Records to process ::

-- Opening Marker --

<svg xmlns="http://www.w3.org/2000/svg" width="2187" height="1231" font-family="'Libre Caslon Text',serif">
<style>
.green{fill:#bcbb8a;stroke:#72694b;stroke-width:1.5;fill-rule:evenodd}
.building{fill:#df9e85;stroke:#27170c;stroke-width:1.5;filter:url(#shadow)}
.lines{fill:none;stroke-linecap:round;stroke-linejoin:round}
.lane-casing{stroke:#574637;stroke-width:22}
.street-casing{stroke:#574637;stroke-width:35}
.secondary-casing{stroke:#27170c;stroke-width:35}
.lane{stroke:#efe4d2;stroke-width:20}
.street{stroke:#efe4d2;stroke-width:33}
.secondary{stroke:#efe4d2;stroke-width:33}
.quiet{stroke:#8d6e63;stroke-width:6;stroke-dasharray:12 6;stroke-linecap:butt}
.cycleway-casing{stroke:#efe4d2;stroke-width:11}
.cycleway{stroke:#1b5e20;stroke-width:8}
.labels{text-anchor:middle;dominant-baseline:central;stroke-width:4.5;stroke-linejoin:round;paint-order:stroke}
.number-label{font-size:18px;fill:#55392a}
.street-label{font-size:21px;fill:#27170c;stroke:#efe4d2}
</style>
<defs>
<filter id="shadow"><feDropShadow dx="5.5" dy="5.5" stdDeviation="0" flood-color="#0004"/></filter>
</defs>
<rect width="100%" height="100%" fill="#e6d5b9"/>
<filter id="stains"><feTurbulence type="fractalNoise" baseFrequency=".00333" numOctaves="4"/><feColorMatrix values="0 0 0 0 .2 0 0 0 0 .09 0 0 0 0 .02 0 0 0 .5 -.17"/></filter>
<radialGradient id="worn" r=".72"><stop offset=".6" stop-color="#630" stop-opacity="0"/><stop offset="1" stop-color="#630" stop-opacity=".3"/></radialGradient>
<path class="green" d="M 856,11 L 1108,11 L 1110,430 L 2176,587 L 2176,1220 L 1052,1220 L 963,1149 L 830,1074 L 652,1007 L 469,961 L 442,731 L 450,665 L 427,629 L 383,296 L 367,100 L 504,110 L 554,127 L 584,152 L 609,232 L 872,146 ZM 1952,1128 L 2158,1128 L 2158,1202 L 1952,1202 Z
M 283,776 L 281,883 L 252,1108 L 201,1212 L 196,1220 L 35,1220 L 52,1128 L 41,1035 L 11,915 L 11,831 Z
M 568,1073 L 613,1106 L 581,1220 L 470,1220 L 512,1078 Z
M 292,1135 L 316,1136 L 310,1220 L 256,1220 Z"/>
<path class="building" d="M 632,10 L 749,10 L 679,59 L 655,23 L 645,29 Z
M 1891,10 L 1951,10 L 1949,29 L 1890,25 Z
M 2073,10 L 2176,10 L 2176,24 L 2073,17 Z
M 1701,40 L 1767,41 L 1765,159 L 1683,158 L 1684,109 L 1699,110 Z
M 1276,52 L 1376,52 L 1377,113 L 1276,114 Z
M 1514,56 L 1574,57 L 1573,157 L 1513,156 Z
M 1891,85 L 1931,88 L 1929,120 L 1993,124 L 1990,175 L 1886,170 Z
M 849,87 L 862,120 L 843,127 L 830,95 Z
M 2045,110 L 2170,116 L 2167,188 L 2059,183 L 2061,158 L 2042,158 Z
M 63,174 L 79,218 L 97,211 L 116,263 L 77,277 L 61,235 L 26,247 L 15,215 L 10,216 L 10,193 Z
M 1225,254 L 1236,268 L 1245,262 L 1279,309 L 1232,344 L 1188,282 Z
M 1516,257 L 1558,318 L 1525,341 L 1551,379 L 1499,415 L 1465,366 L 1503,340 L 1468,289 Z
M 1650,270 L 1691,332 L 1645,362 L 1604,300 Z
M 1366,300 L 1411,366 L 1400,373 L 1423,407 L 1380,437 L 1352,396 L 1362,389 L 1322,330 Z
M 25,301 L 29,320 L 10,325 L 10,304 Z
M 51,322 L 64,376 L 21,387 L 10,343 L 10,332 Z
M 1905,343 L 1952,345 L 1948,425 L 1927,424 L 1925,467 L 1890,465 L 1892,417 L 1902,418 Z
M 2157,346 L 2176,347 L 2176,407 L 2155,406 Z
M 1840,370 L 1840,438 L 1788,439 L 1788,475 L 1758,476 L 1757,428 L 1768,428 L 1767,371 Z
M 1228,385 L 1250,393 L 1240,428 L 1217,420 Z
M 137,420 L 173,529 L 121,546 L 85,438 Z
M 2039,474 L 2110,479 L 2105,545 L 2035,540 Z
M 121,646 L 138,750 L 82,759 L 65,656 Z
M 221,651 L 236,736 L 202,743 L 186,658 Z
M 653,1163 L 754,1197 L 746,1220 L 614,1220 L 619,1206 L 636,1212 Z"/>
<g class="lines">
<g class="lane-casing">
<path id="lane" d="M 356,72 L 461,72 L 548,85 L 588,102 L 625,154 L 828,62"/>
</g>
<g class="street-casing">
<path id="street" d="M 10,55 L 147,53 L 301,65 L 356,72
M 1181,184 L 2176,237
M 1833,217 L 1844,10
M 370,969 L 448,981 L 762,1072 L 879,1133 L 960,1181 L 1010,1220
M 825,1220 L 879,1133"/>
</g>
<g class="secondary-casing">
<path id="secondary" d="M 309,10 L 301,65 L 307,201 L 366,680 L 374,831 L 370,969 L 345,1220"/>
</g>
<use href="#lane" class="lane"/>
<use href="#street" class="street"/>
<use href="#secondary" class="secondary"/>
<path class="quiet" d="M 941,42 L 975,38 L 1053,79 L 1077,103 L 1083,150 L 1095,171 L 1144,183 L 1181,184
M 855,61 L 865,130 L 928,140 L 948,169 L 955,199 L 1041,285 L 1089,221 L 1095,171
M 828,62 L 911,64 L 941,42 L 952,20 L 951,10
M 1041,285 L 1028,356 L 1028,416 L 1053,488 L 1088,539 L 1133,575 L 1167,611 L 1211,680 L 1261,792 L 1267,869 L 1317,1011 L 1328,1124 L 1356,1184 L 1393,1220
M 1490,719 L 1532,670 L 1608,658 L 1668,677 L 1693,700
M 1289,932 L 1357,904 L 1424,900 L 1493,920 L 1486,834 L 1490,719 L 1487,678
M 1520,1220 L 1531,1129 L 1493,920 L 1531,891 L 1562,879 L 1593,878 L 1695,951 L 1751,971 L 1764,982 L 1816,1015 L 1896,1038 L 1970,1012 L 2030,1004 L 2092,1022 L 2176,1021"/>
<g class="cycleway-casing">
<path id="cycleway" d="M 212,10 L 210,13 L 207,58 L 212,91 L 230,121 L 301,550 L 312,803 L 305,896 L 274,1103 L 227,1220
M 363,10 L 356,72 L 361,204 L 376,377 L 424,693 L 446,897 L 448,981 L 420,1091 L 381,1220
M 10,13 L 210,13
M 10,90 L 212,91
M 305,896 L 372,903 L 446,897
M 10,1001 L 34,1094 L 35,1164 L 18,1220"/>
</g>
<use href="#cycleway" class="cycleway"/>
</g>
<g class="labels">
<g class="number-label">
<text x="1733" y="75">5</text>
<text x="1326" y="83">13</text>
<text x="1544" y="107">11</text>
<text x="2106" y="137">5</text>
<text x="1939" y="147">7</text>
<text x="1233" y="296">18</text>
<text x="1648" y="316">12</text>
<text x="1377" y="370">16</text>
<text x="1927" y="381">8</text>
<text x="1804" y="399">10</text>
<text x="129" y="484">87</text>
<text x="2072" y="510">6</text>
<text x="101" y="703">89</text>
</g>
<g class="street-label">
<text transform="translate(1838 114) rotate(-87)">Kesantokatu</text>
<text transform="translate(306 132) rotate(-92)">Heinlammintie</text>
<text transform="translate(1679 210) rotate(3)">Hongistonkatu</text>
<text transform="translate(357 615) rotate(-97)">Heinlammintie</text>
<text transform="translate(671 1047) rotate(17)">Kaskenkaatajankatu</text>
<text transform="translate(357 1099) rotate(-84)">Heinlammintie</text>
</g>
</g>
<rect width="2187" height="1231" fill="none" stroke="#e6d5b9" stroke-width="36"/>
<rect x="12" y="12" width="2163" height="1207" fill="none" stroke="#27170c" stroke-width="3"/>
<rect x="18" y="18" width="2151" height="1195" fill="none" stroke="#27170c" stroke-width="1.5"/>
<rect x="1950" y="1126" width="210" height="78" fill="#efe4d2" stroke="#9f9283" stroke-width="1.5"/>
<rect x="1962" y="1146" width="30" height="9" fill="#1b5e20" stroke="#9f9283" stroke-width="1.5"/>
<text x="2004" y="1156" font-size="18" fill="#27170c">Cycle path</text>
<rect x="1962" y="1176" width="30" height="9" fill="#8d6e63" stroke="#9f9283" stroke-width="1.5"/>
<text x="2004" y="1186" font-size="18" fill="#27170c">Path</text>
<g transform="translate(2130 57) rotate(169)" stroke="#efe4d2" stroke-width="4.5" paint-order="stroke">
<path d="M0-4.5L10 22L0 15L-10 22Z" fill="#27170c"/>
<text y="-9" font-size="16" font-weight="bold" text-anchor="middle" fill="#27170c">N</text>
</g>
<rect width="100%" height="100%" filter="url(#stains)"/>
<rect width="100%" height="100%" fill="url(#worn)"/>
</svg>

-- Closing Marker --

What to work on ::
Give only the lines from the one holding "0 0 0 0 .09" through the one holding "M 1701,40 L", each restated exactly as it appears above.

Exercise result ::
<filter id="stains"><feTurbulence type="fractalNoise" baseFrequency=".00333" numOctaves="4"/><feColorMatrix values="0 0 0 0 .2 0 0 0 0 .09 0 0 0 0 .02 0 0 0 .5 -.17"/></filter>
<radialGradient id="worn" r=".72"><stop offset=".6" stop-color="#630" stop-opacity="0"/><stop offset="1" stop-color="#630" stop-opacity=".3"/></radialGradient>
<path class="green" d="M 856,11 L 1108,11 L 1110,430 L 2176,587 L 2176,1220 L 1052,1220 L 963,1149 L 830,1074 L 652,1007 L 469,961 L 442,731 L 450,665 L 427,629 L 383,296 L 367,100 L 504,110 L 554,127 L 584,152 L 609,232 L 872,146 ZM 1952,1128 L 2158,1128 L 2158,1202 L 1952,1202 Z
M 283,776 L 281,883 L 252,1108 L 201,1212 L 196,1220 L 35,1220 L 52,1128 L 41,1035 L 11,915 L 11,831 Z
M 568,1073 L 613,1106 L 581,1220 L 470,1220 L 512,1078 Z
M 292,1135 L 316,1136 L 310,1220 L 256,1220 Z"/>
<path class="building" d="M 632,10 L 749,10 L 679,59 L 655,23 L 645,29 Z
M 1891,10 L 1951,10 L 1949,29 L 1890,25 Z
M 2073,10 L 2176,10 L 2176,24 L 2073,17 Z
M 1701,40 L 1767,41 L 1765,159 L 1683,158 L 1684,109 L 1699,110 Z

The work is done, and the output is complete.